● **Texte fourni**

◆ ◆ ◆ ◆

E NVIRON 10 % des personnes sans-abri sont considérées comme souffrant de troubles psychotiques, selon une étude commune du SAMU social de Paris et des laboratoires Lilly France menée en collaboration avec des experts universitaires. L'auteur de l'enquête, le Dr Priscille Poitrinal, recommande de manier ces chiffres avec précaution, ce travail ayant été mené auprès d'une population très ciblée, les usagers du SAMU social de Paris.
Les personnes interrogées ont en moyenne 46,5 ans, sont des hommes en majorité (91 %) et vivent seules (82 %). Le temps de leur errance est en moyenne de 5,5 ans. « Ce qui est très important, quantitativement », note le Dr Poitrinal.
La dépendance ou l'abus alcoolique concerne 54 % des personnes. 9 % de cette population a recours à d'autres substances que l'alcool. Quant au risque suicidaire, il est notable chez 37 % des personnes interrogées. Un épisode dépressif majeur est diagnostiqué chez 27 % de la population et une anxiété généralisée chez 27 % également. Enfin, 9 % des personnes présentent un syndrome psychotique vie entière, c'est-à-dire si l'on considère l'intégralité de leur existence, avant et pendant l'enquête. Ces 9 % représentent un groupe de 63 personnes, dont 30 sont considérées comme schizophrènes, après entretien avec un psychiatre.

◆ ◆ ◆ ◆

● **Informations fournies**
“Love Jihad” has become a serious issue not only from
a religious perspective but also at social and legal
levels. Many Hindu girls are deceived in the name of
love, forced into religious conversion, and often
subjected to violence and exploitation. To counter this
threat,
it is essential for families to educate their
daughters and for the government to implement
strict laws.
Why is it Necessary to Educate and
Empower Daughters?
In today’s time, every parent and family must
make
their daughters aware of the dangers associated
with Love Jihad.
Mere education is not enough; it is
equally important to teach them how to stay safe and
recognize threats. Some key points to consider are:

◆ ◆ ◆ ◆

● **Tâche à réaliser A**
D'après le texte sur la santé des personnes sans-abri, répondez aux questions suivantes :
(i) Quel est l'âge moyen des personnes interrogées ?
(ii) Quelle part de ces personnes est concernée par la dépendance ou l'abus alcoolique ?
(iii) Parmi les 63 personnes présentant un syndrome psychotique vie entière, combien sont considérées comme schizophrènes ?
● **Tâche à réaliser B**
Poursuivez le texte sur la santé des personnes sans-abri à la suite de sa dernière phrase.
Les items forment un matériau distinct du texte sur la santé des personnes sans-abri.

● **Réponse rédigée A**
(i) 46,5 ans.
(ii) 54 %.
(iii) 30 personnes.

● **Réponse rédigée B**
La première étude française
Ainsi, les premières analyses permettent d'estimer entre 2,5 et 4 % la prévalence de la schizophrénie dans la population étudiée.
Comparée à la population des sans-abri, la population des schizophrènes est plus jeune (42 ans en moyenne contre 46,5 ans), plus dépendante à une substance autre que l'alcool (28 % contre 9 %), plus exposée au suicide (59 % contre 37 %), plus sujette à l'anxiété généralisée (45 % contre 27 %).
Cette étude est la première réalisée en France sur les troubles mentaux de la population de sans-abri. Les Etats-Unis ont montré leur avance en la matière : plusieurs études révèlent une surmorbidité psychiatrique chez les personnes sans-abri. Aux Etats-Unis, la prévalence de la schizophrénie, et des troubles délirants notamment, est dix fois plus élevée chez ces personnes que dans la population générale. « C'est pourquoi nous avons eu l'idée de faire une étude en France, explique le Dr Poitrinal. On ne s'attendait pas à avoir la même prévalence qu'aux Etats-Unis, mais l'on pensait bien que le taux de prévalence de la schizophrénie chez les sans-abri (4 % environ) serait supérieur à celui de la population générale (1 %). »« Ce n'est pas le fait d'être dehors qui vous rend schizophrène, précise le Dr Poitrinal. En revanche, une partie des schizophrènes se retrouvent dehors parce qu'ils n'ont pas bénéficié d'une prise en charge, familiale par exemple, au moment où le mal se déclare, chez l'adulte jeune en général. »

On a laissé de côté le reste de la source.